8. The intelligent control system for communication tower maintenance according to claim 1, characterized in that: Kalman filtering is used to fuse vehicle positioning data from multiple sources, with GPS positioning output used as the observation vector. The speed obtained based on the controller area network bus and heading angle The pose data calculated using the dead reckoning formula is used as the state prediction vector. : in, This represents the state estimate at the previous time step. Indicates the instantaneous velocity at the previous moment. Indicates the sampling time interval. This indicates the heading angle at the previous moment. The cosine value of the heading angle is represented by a Kalman filter, which dynamically adjusts the weights to correct the state estimate.

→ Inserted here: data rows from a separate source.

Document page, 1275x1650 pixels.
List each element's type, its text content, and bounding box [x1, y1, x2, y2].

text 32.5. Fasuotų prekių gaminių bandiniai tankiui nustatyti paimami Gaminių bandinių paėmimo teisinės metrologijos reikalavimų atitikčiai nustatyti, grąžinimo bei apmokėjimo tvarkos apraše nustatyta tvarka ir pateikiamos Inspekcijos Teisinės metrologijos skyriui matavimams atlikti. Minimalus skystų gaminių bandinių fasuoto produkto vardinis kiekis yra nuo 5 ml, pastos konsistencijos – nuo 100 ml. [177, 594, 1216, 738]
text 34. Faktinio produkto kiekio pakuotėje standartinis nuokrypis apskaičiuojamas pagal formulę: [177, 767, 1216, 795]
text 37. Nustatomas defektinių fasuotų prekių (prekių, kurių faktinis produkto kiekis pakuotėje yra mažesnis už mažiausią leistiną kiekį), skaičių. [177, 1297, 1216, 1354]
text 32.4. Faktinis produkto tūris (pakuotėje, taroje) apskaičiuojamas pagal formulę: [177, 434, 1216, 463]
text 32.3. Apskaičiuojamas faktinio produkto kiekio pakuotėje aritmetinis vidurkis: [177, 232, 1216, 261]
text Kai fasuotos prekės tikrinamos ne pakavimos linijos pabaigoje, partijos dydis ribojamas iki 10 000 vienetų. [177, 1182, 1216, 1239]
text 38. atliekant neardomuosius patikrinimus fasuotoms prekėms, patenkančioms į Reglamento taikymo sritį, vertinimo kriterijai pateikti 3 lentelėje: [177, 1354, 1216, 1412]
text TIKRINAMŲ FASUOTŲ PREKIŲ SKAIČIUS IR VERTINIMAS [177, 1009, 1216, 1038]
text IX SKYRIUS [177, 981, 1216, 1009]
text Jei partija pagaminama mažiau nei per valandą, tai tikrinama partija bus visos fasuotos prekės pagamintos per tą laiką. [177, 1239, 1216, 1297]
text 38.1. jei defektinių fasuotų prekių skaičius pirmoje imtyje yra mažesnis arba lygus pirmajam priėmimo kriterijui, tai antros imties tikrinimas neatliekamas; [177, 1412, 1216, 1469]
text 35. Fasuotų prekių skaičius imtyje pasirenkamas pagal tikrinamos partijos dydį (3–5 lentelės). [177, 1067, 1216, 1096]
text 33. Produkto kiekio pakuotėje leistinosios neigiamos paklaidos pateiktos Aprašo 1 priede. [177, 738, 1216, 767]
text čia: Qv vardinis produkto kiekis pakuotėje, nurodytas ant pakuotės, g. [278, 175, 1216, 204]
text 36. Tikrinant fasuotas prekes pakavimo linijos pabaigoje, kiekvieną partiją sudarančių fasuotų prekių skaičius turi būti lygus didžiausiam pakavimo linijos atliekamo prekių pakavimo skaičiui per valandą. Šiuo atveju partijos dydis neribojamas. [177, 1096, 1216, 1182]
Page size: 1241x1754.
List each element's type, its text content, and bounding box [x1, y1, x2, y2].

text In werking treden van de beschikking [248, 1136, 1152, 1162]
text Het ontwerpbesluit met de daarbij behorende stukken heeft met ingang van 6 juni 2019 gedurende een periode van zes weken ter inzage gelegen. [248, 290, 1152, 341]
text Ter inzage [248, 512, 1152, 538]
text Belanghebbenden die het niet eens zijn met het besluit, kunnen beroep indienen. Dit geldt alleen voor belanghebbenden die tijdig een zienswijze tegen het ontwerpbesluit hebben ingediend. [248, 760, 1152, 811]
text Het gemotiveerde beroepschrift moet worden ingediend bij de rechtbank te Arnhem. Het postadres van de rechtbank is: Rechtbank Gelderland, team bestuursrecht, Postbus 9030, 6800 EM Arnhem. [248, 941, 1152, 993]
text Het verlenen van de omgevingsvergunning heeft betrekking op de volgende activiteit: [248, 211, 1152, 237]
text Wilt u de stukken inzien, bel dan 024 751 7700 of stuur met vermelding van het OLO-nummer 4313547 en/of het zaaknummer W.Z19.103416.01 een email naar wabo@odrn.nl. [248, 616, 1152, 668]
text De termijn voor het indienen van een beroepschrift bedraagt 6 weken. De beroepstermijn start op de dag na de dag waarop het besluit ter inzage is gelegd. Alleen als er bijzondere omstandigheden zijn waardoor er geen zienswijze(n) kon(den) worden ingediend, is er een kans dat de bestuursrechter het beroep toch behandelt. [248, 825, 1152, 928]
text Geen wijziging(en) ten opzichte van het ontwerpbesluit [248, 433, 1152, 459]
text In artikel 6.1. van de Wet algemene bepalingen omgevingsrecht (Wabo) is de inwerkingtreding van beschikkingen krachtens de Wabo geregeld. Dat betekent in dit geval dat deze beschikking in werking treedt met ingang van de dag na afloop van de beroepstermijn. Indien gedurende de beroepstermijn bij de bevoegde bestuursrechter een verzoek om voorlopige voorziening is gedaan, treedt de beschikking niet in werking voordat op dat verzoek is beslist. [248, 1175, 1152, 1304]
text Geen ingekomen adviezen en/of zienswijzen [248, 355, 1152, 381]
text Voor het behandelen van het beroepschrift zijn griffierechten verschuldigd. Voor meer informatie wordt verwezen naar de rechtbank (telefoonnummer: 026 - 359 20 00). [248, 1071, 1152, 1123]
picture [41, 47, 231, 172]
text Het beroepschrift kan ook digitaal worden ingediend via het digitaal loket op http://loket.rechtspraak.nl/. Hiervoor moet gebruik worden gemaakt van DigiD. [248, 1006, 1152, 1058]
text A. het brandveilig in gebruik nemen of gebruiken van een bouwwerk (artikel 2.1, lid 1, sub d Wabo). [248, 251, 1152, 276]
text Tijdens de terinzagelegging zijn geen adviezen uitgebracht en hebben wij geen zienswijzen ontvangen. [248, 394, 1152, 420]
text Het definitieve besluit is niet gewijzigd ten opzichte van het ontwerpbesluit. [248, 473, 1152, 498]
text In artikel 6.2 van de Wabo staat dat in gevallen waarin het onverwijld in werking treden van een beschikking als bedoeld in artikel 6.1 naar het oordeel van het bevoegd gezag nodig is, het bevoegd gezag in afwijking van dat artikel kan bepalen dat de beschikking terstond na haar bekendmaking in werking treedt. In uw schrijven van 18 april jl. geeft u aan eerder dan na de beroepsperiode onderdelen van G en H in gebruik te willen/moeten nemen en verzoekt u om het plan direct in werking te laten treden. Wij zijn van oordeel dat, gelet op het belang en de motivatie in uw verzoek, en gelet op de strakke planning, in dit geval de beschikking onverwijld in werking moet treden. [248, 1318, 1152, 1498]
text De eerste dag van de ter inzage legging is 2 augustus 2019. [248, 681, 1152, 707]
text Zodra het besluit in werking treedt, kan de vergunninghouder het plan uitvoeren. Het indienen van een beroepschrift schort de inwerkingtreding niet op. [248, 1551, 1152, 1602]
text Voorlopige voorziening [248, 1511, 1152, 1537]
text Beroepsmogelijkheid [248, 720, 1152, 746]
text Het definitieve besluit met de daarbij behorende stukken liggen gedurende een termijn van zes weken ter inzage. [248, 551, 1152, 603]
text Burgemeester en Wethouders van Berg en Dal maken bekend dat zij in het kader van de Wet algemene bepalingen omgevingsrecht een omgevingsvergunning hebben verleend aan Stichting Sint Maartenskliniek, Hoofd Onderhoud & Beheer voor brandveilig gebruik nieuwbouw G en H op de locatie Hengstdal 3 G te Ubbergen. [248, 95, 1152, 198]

9. An intelligent management and control system for the maintenance of communication towers, used to implement the method described in any one of claims 1 to 8, characterized in that: include: The cloud management platform is used to store all digital archives and run the fuel cost intelligent verification module, operation quality monitoring module, and resource scheduling module. The vehicle-mounted intelligent terminal, installed in the maintenance vehicle, integrates a positioning module, a controller area network bus communication interface, and a liquid level sensor interface, and is used to collect vehicle operation data and perform local preprocessing. The mobile operation terminal, configured for maintenance personnel, integrates a positioning module, camera, biometric module and short-range wireless communication module, and is used for task reception, on-site operation interaction, quality data collection and material scanning and requisition. The intelligent tool storage box is equipped with an array of radio frequency identification readers to enable real-time monitoring of maintenance tool assets and automated retrieval and return of certificates.

10. The intelligent control system for communication tower maintenance according to claim 9, characterized in that: The cloud management platform communicates with the vehicle-mounted intelligent terminal, mobile operation terminal, and intelligent tool storage box using a lightweight message queue telemetry transmission protocol. Data packets are serialized using a protocol buffer format. The mobile operation terminal supports an offline caching mechanism, which encrypts and stores operation data locally in communication dead zones. After the network is restored, it is synchronized to the cloud management platform using breakpoint resume technology.